Cement is widely used in construction, being a third of the ingredients for mortars, renders, and so on. It is used to make breeze blocks, drains and many more besides. Cement sets under water (making it ‘hydraulic’). It has been applied to many historic buildings, traditionally made with lime, not cement, with mixed – usually bad – results. Lime is also preferred over cement by ecological builders (although even lime, being quarried, is not that low-impact).
Composition and manufacture: Cement is based on limestone (CaCO3), which is ground and mixed with various calcium silicates and a calcium sulphate (generally gypsum). If you like chemical shorthand, the EU says that the composition of cement is such: two-thirds 3CaO·SiO2, 2 CaO·SiO2; one-third Al or Fe clinker. Wikipedia has more information.
- Limestone, chalk, shale and clay are mined or blasted out of the ground. There are pictures of a cement mine here. I give you a railway enthusiast’s pictures because cement mines are really not pretty. In fact, they are great scars on the land.
- They are crushed in a big factory mill, and various other minerals are added (some of these are waste products, e.g. paper ash).
- The ‘raw meal’ (powder) is cooked in a kiln at about 1,500°C for half and hour. This turns the raw materials into cement clinker, with the all-important hydraulic calcium silicates.
- Gypsum (3-5%) is added to the clinker to help it set. The mixture is re-ground,with other additives (“of natural or industrial origin”).
- The clinker is cooled, stored in silos and then packed in bags and transported to your local DIY store.

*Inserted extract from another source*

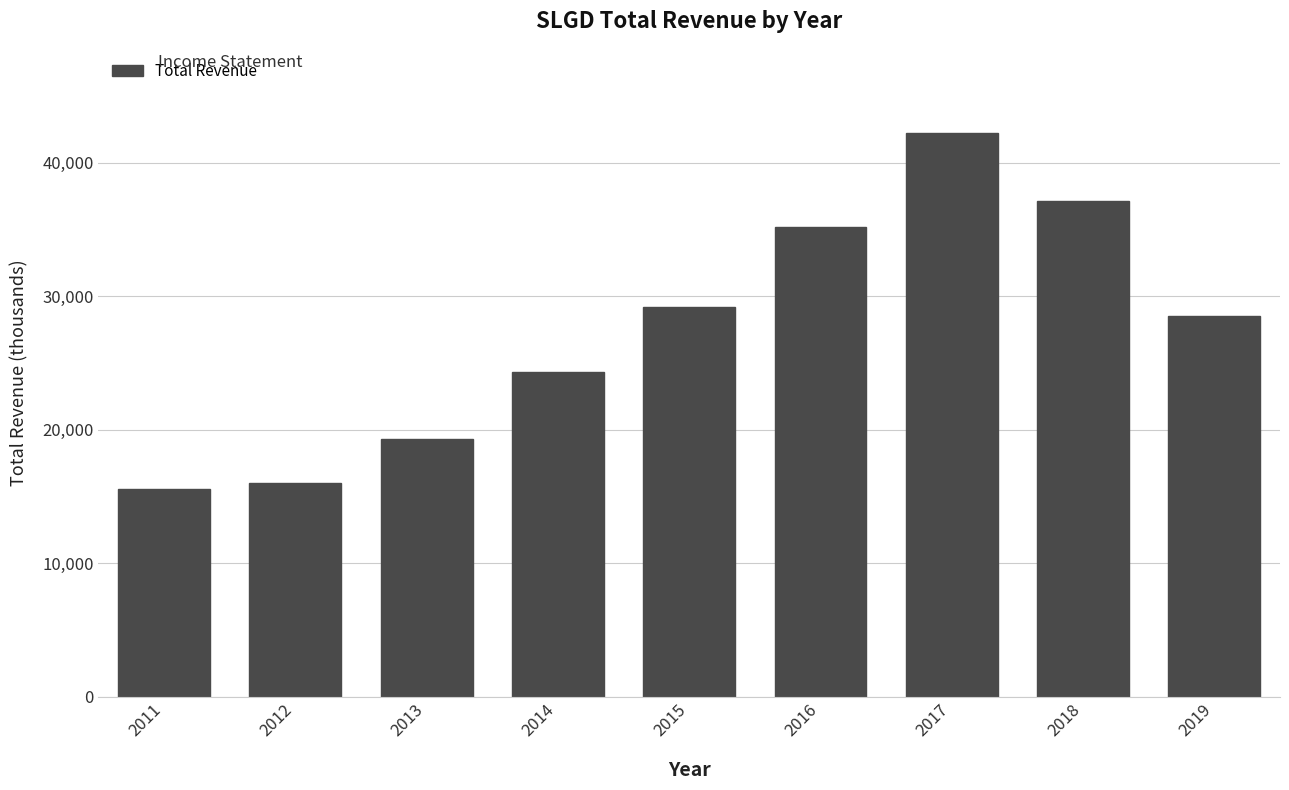

What is the maximum value shown in the chart?

42200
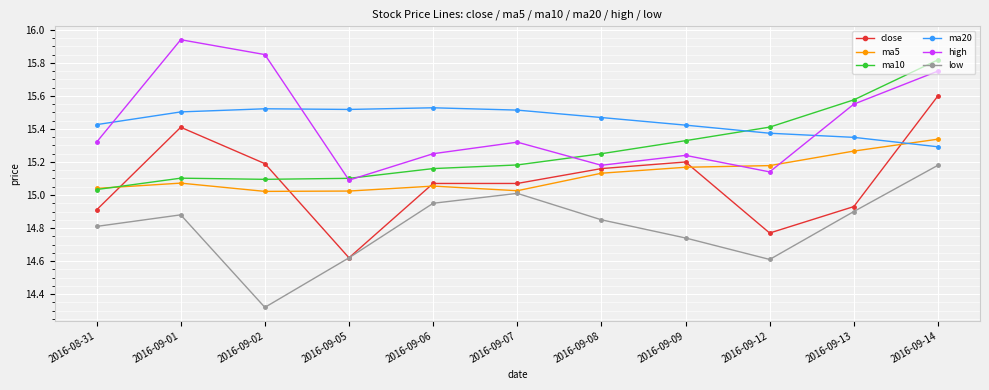

True or false: high and ma5 intersect in this chart.

True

How environmentally friendly is cement? Like a lot of things, cement itself isn’t too bad, but the scale on which it’s manufactured and used is. Large-scale mining is never ecologically sound, and it requires a lot of water and machinery which itself uses a lot of diesel/ petroleum and electricity. Heating a kiln takes a lot of fuel. The fuels used include fossil fuels (coal) and industrial waste. The latter has problems, like incinerators, concerning dioxins; on the other hand, the waste has to go somewhere, and a secondary use like this is surely quite sensible. The MPA says that the industry burns 1.4 million tonnes of waste. Waste plasterboard is now sent to cement factories to provide gypsum for the mix and cardboard for fuel. (Builders and the public, incredibly, are not given any money for supplying their waste plasterboard. Rant.) Even so, waste products only make up a quarter of fuels used.
The carbon footprint of the four major cement manufacturers is hard to ascertain. The companies are very keen to flaunt their sustainability and green credentials, and it seems they are trying hard. Even so, one can’t help feeling a bit cynical. Each company has a different way of publishing its figures.
CO2 emissions for 2011
Tarmac: 1.44 million tonnes: 1.27 million tonnes direct emissions, 170,000 tonnes indirect emissions; 11,000 tonnes from their landfill sites
Hanson: 1,635,902 from cement production (they also make bricks etc.).
Hope? Imperial College engineers are launching a new cement, based not on limestone but on magnesium silicates. This, they hope, will be carbon negative, as it absorbs carbon and takes half the fuel needed for furnaces. Of course, this isn’t making the splash that it perhaps should – it was sold last year owing to its British owner’s insolvency.